>> start Reading text
Integration with Other Skills

  • strategic-planner: Notebooks are common deliverables in spec phases
  • dbt-model-builder: Notebooks query marts created by dbt models
  • data-quality-test-generator: Notebooks validate data quality alongside dbt tests

Resources

assets/

  • notebook_template.ipynb - Base template with setup, connection, analysis structure

references/

  • example_roster_health.ipynb - Roster composition and depth analysis
  • example_market_trends.ipynb - KTC valuation time series analysis
  • example_notebook.ipynb - General reference example

Common Patterns

Loading Player Stats by Position

python
query = """
SELECT
    p.player_name,
    p.position,
    f.season,
    f.week,
    f.fantasy_points
FROM main.mart_fantasy_actuals_weekly f
JOIN main.dim_player p ON f.player_id = p.player_id
WHERE p.position = 'RB'
  AND f.season = 2024
ORDER BY f.fantasy_points DESC
"""
>> end Reading text
Directions →
1. Answer the following questions using the notebook documentation:
(a) According to the notebook documentation, which skill creates the marts that notebooks query?
(b) Which file under references/ is described as a KTC valuation time series analysis?
(c) In the query under "Loading Player Stats by Position", which position and which season are selected?
2. Continue the notebook documentation from where it ends.
>> start Material provided
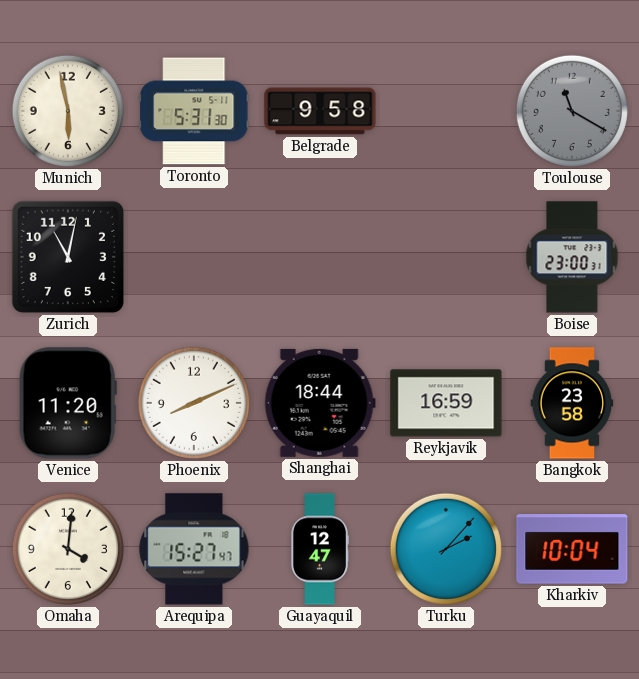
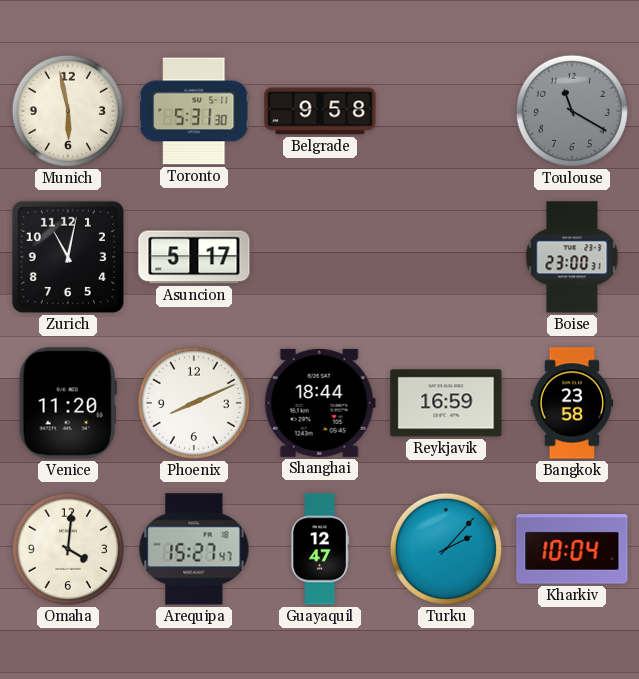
Asuncion: none -> 5:17
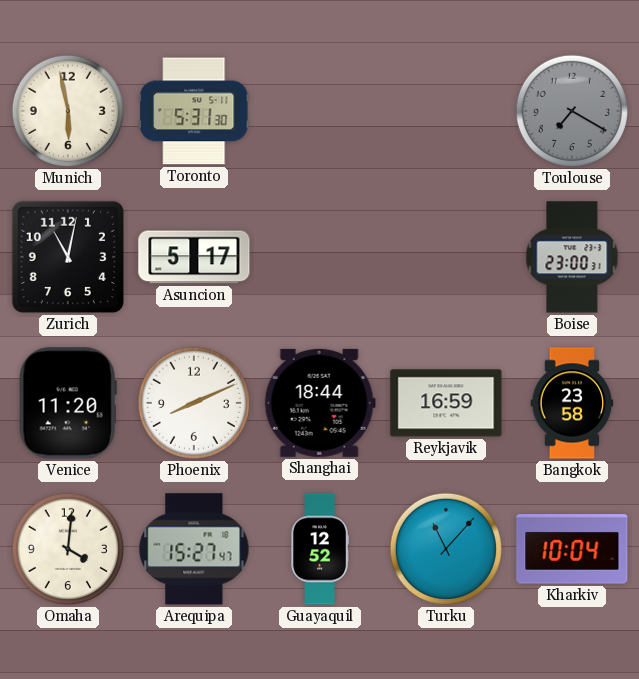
Belgrade: 9:58 -> none
Toulouse: 11:20 -> 7:20
Guayaquil: 12:47 -> 12:52
Turku: 2:07 -> 11:07
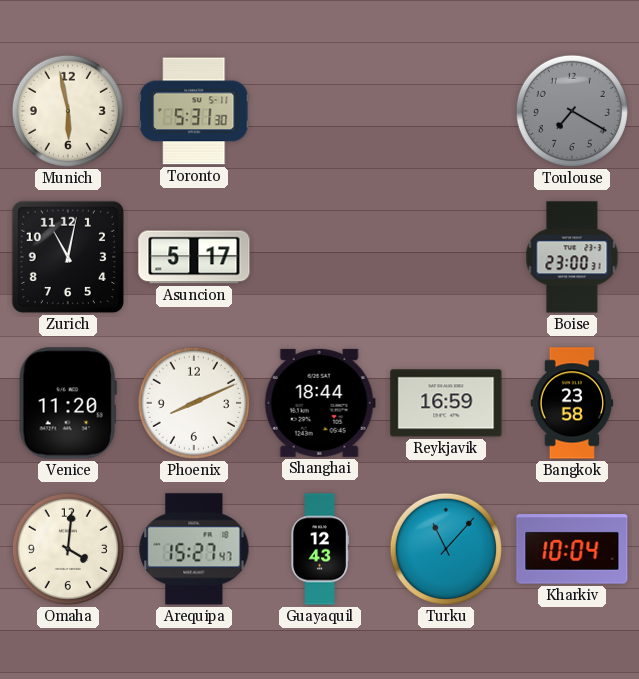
Guayaquil: 12:52 -> 12:43
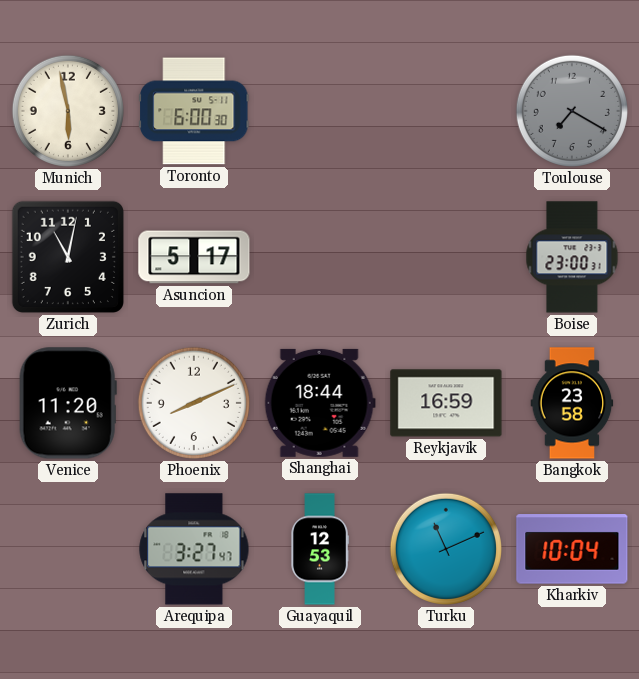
Toronto: 5:31 -> 6:00
Omaha: 4:01 -> none
Arequipa: 15:27 -> 3:27
Guayaquil: 12:43 -> 12:53
Turku: 11:07 -> 11:11
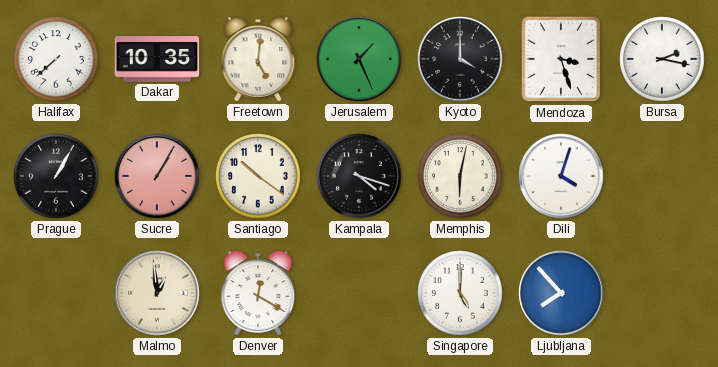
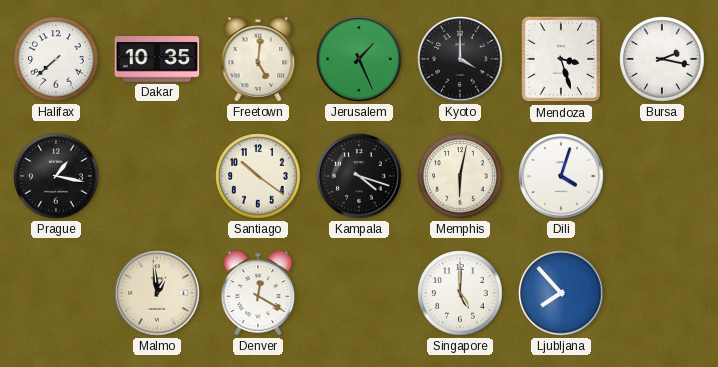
Prague: 1:05 -> 1:17
Sucre: 1:05 -> none
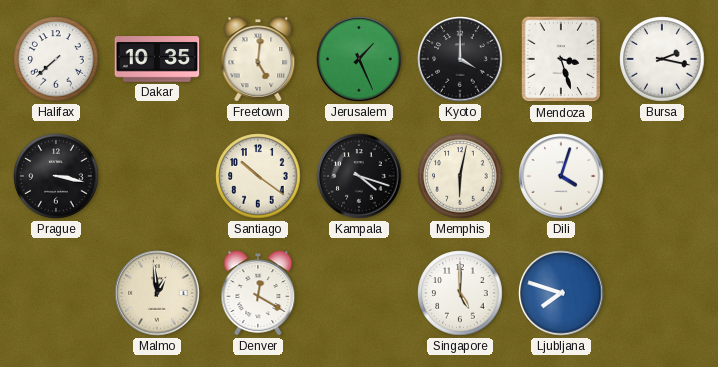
Prague: 1:17 -> 3:17
Ljubljana: 7:53 -> 7:48
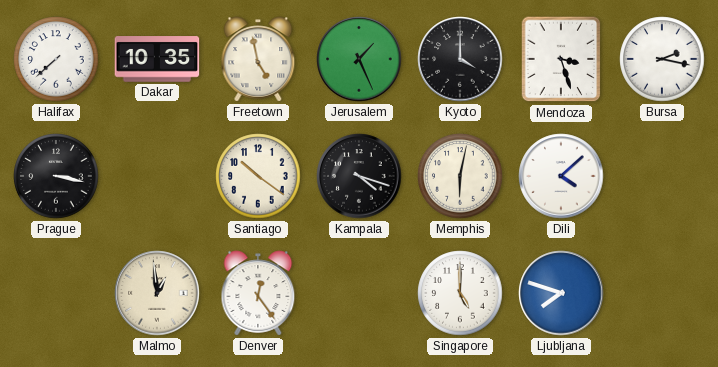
Freetown: 5:01 -> 4:58
Dili: 4:03 -> 4:08
Denver: 12:20 -> 12:24
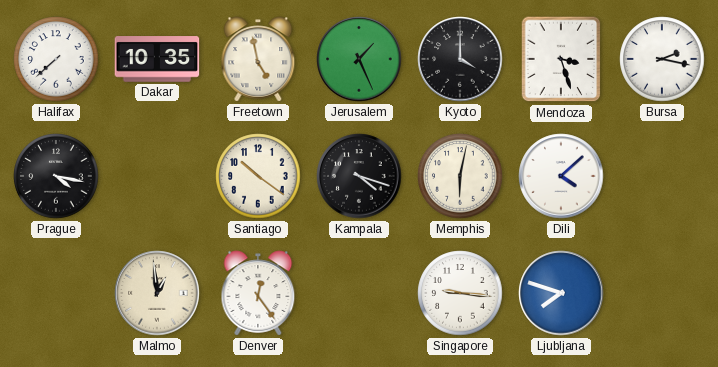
Prague: 3:17 -> 4:17
Singapore: 5:00 -> 9:16
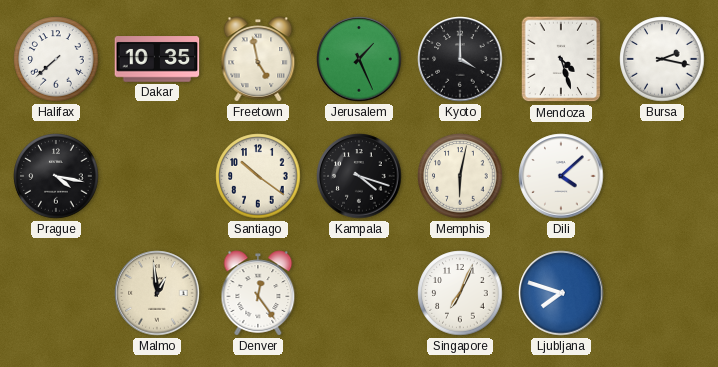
Mendoza: 3:27 -> 4:27
Singapore: 9:16 -> 7:04
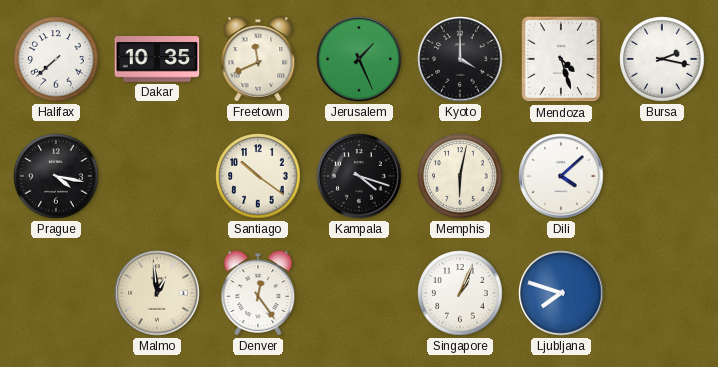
Freetown: 4:58 -> 11:41
Singapore: 7:04 -> 1:04
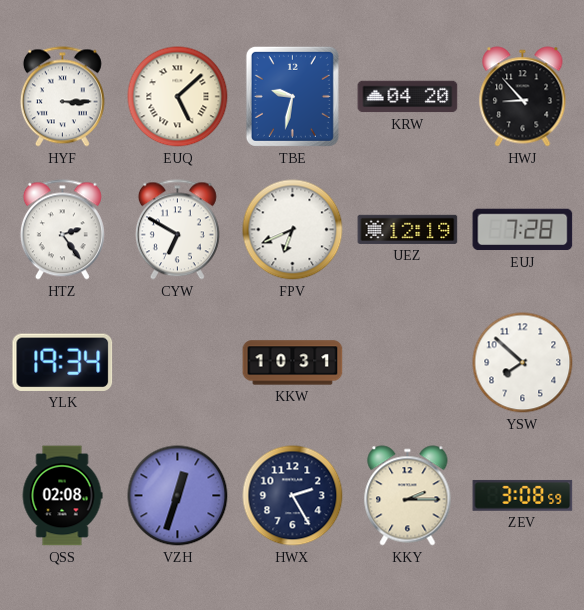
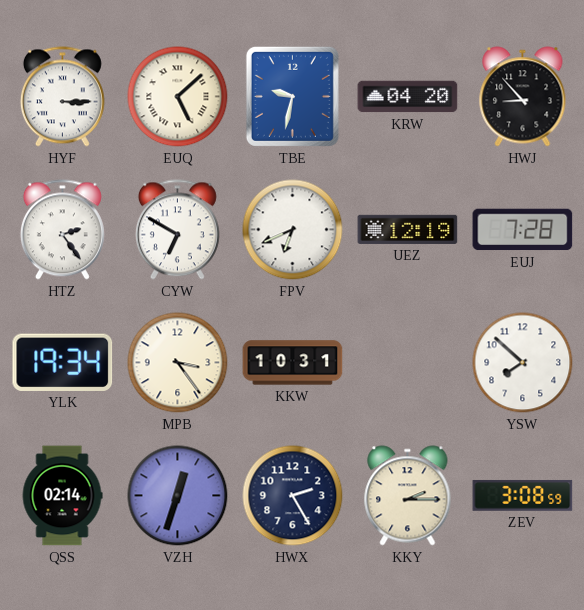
MPB: none -> 3:24
QSS: 02:08 -> 02:14
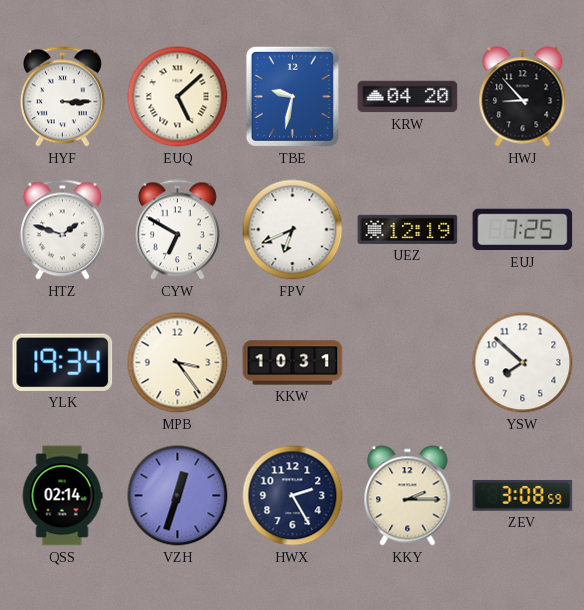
HTZ: 2:24 -> 1:48
EUJ: 7:28 -> 7:25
>> end Material provided
Results in order →
1.
(a) dbt-model-builder
(b) example_market_trends.ipynb
(c) The position 'RB' and the season 2024

2.
df = conn.execute(query).fetchdf()

Joining Projections vs Actuals

python
query = """
SELECT
    a.player_name,
    a.week,
    a.actual_points,
    p.projected_points,
    (a.actual_points - p.projected_points) as delta
FROM main.mart_fantasy_actuals_weekly a
JOIN main.mart_fantasy_projections p
  ON a.player_id = p.player_id
  AND a.season = p.season
  AND a.week = p.week
WHERE a.season = 2024
"""

Age Curve Analysis

python
query = """
SELECT
    p.age,
    AVG(f.fantasy_points) as avg_points,
    COUNT(*) as sample_size
FROM main.mart_fantasy_actuals_weekly f
JOIN main.dim_player p ON f.player_id = p.player_id
WHERE p.position = 'RB'
GROUP BY p.age
HAVING COUNT(*) > 100  -- Sufficient sample size
ORDER BY p.age
"""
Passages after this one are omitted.